When do roots of three quadratic polynomials multiply to 1? Say I have a trio of quadratic polynomials $p_1,p_2,p_3$. Under what conditions will I have $r_1r_2r_3 = 1$ where each $p_i(r_i) = 0$?
In other words, when does the following nonlinear system have a solution?
$$ p_1(r_1) = 0, \ p_2(r_2) = 0, \ p_3(r_3) = 0, \ r_1r_2r_3 = 1 $$

First of all, I know that I can write out the three polynomials, solve them, multiply their coefficients, and set that equal to $1$ for a condition, but this turns out to be quite messy and includes $8$ different cases, corresponding to the choice of root from each polynomial. I'm hoping to find something a bit more elegant, if it exists.

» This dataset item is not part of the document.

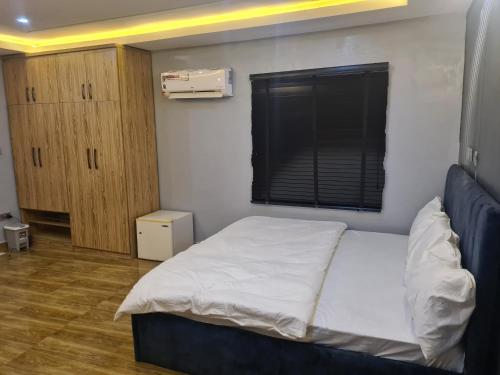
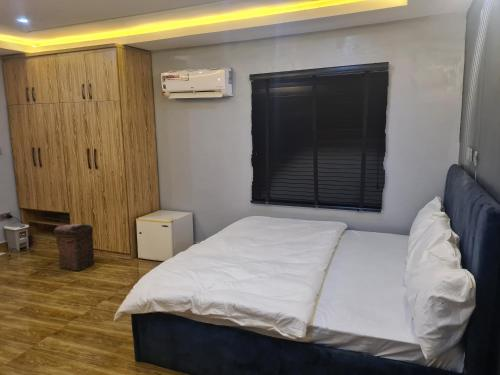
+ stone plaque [53,223,96,272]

I can see that this is equivalent to asking when there exists $r_1,r_2$ such that $p_3(r_1^{-1}r_2^{-1}) = 0$, or similarly for other combinations. However, this doesn't really change much as far as I can tell. Again, I can solve, invert, multiply, and substitute to get a condition, this time cleaner and with only $4$ cases, but it's still far messier than I'm hoping for.
This problem came up while looking for the conditions under which a bivariate quadratic has a factorization into two bivariate linears. I believe there is an equivalence between these two sets of conditions, so if there is a known condition for that, it should also be sufficient here.

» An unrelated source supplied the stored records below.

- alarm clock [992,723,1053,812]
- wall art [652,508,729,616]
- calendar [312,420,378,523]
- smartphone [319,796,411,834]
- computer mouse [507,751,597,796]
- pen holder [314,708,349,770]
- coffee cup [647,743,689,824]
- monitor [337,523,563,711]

I've poked around with this for quite a while trying to figure it out, but I haven't gotten anywhere. A particular set of equations I was working with is
$$ 6x^2−8x−1=0 \\ y^2−y−6=0 \\ z^2+3z+1=0 \\ xyz = 1 $$
I know that this does not have any solutions, but I can only show it by direct computation of the roots. This one isn't too bad since the $y$ equation has integer roots, but that's obviously not the case in general.

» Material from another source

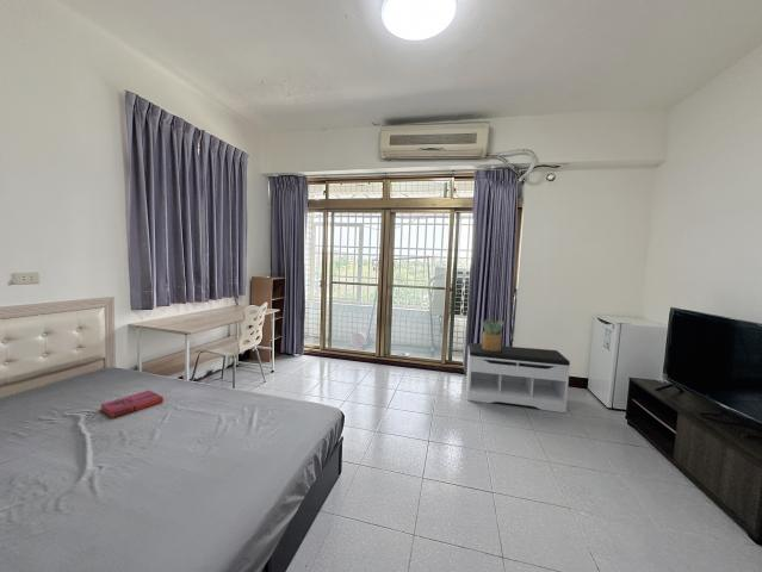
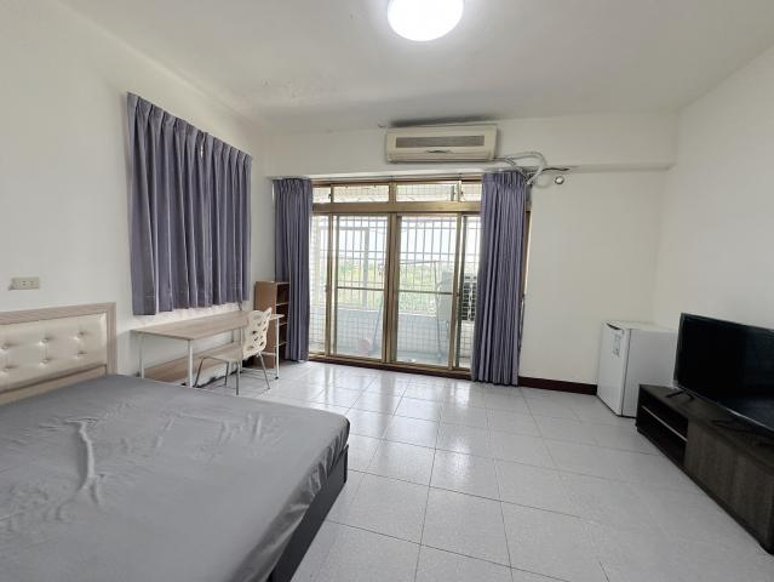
- hardback book [99,390,165,419]
- bench [465,342,571,414]
- potted plant [479,318,504,352]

 A: Your question asks if you have three quadratic polynomials
$$ p_1(x)\!:=\!a_1 x^2+b_1 x+c_1, \;\;
   p_2(x)\!:=\!a_2 x^2+b_2 x+c_2, \;\;
   p_3(x)\!:=\!a_3 x^3+b_3 x+c_3 $$
with three pairs of roots
$$ p_1(r_1^+) = p_1(r_1^-) = 0, \quad
   p_2(r_2^+) = p_2(r_2^-) = 0, \quad
   p_3(r_3^+) = p_3(r_3^-) = 0  $$
where for $\,n=1,2,3,\,$
$$ r_n^{\,\pm} := \frac{-b_n\pm\sqrt{b_n^2-4a_n c_n}}{2a_n}, $$
then what is the condition that $\, r_1 r_2 r_3 = 1\,$ for some
choice of the roots as given in terms of the coefficients of the
three polynomials? The answer is given by a homogeneous degree
$12$ polynomial expanded out with $34$ monomial terms
$$ P := (a_1a_2a_3)^4 \prod_{i,j,k=\pm} 
 (1 - r_1^{\,i}\,r_2^{\,j}\,r_3^{\,k}) = 
 (a_1a_2a_3)^4 + \dots + (c_1c_2c_3)^4 $$ where the $\,\dots\,$
represents the other $32$ degree-$12$ monomial terms. I used a
computer algebra system to get the expansion. As stated in the
question

this turns out to be quite messy

and I don't think it can be simplified except for special cases,
but I have been wrong before, so maybe there is hope.